Елена Кондаурова - Там, за синими морями… (дилогия)
– Перед тем, как уйти, я хотел бы успокоить тебя. Твоя ученица – не Белая дева, это выяснено нами совершенно точно. Она уже умирает, и умрет в самое ближайшее время. Мы могли бы и оставить ее в живых, но она виновна в причинении вреда одному из рыцарей, а это, как ты знаешь, не прощается. Мы будем молиться за ее душу также, как и за твою. В отличие от других, я всегда верил, что во всей этой истории с твоей стороны не было злого умысла, и ты искренне верил в то, что делал. Возможно, если бы ты не упорствовал в своем заблуждении, твое наказание было бы намного мягче. Однако сейчас оно такое, какое есть, и я не в силах его изменить. Возьми. – Мудрейший протянул свиток, и Кибук взял его холодными, вмиг взмокшими от пота пальцами.
Шершавая плотная бумага повисла на ладонях тяжестью ядовитой змеи.
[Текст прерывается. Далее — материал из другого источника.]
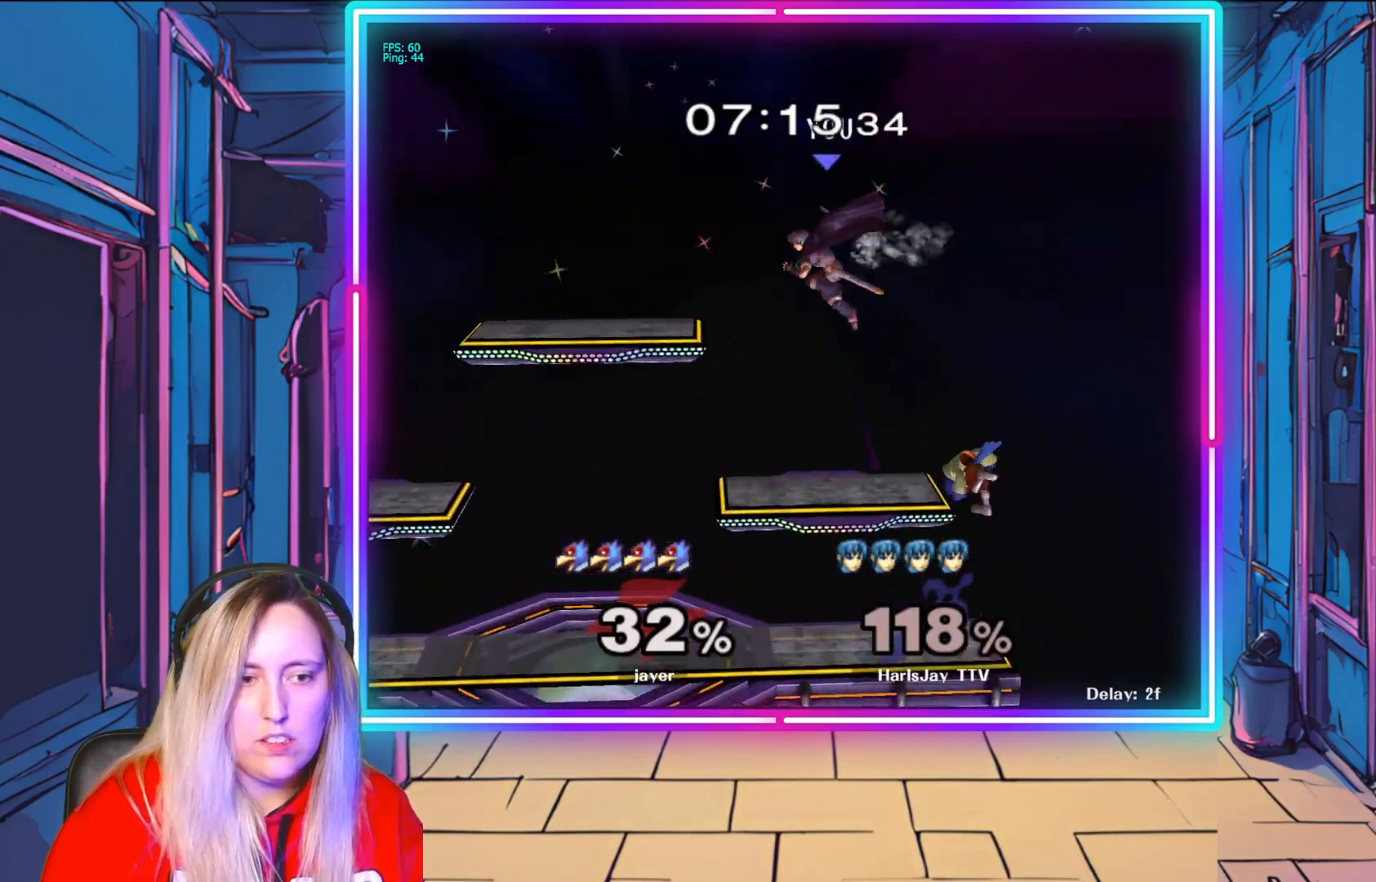
{"buttons": [], "left_stick": "left", "right_stick": "center", "events": [[467, "left_stick", "left"]]}
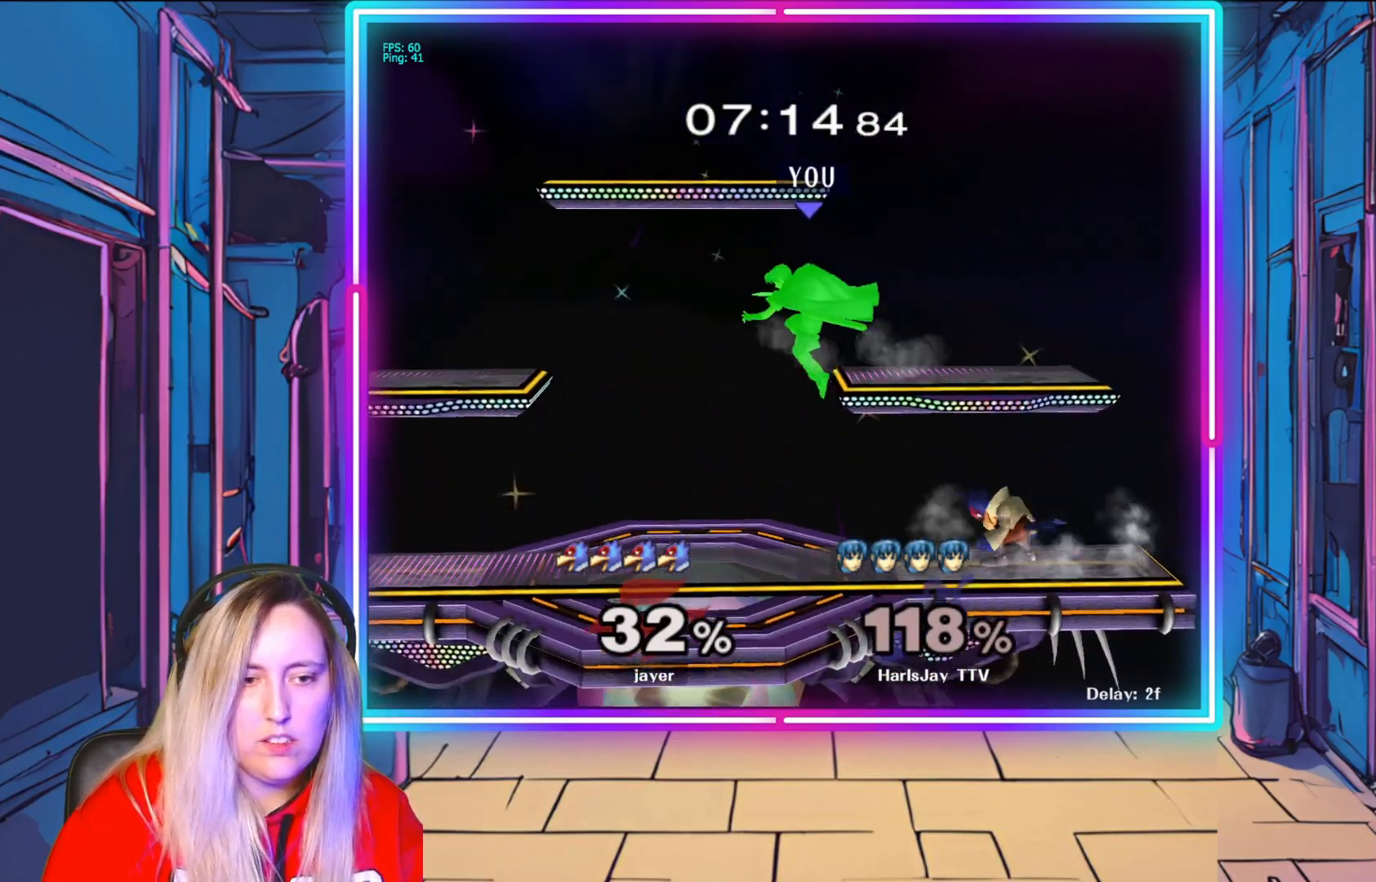
{"buttons": [], "left_stick": "left", "right_stick": "center", "events": []}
Это действительно был конец. Времени у него осталось только до завтрашнего утра, а этого не хватит, чтобы сделать то, что он задумал. Иррху ведь надо не просто найти, к ней надо пробраться. «Ключи» от тюремных телепортов у него есть, это не проблема, но, чтобы воспользоваться ими, нужны силы, а их он мог бы накопить только через пару дней. К тому же если Иррха действительно в таком плохом состоянии, как они говорят, то на нее тоже придется тратить силы и приводить в божеский вид. Сердце в груди у Кибука сначала быстро-быстро забилось, а потом в отчаянии сжалось. Костлявая с косой, которую он так долго обманывал, подошла сзади и встала за левым плечом, обдавая его щеку своим смрадным дыханием.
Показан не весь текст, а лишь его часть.